Corn up 2
Beans up 1
Corn traded down most of the overnight mostly due to profit taking after yesterday’s run-up but are up higher on the break, limiting profit taking is the rain hitting the corn belt, more than likely ending corn planting. Yesterday, the July corn contract closed 11 ¾ cents higher, settling at $4.27 ¾, and the December contract was 12 ½ cents higher closing at $4.47. In the WADSE Report yesterday, trade was a little taken back by the USDA lowering yield by 10 bushels an acre to 166 BPA, but the 3 million acres reduction was expected, and trade believes June Acres Report will cut more acres. After the changes in the production and demand, U.S. corn ending stocks took an 81 million bushel reduction for 19/20. We saw a lot of offers trigger at the top end of the trading yesterday and Bonus Premium levels continue in the 4.50-5.00 range.
Yesterday, the July soybean contract closed ¾ cent higher settling at $8.59 ¼, and the November contract was 1 ¼ cent higher closing at $8.87. The WADSE Report yesterday was mostly unchanged from May with no reduction in yield or acres, and reduction in demand, bringing stocks for 18/19 over billion bushels.
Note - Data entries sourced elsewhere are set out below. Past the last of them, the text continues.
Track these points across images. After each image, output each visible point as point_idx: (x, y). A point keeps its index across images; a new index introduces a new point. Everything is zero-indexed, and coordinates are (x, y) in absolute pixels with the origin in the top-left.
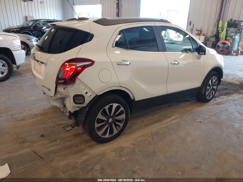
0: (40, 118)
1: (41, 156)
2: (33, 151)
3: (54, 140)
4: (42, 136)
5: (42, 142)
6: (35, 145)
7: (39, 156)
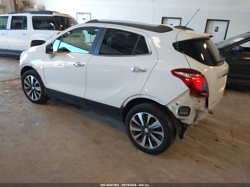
0: (199, 155)
1: (230, 132)
2: (233, 137)
3: (212, 133)
4: (217, 140)
5: (222, 138)
6: (228, 139)
7: (232, 133)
Trade will have to wait for the Planting Report at the end of June to know how many fields were planted or took prevent plant, and trade on weekly crop condition reports. Beans struggle to be bull with a cut in demand because of the lack of a Chinese trade agreement and still some time to plant beans. Beans traded mostly lower on the overnight without corn or wheat supporting them but are up 1 on the break.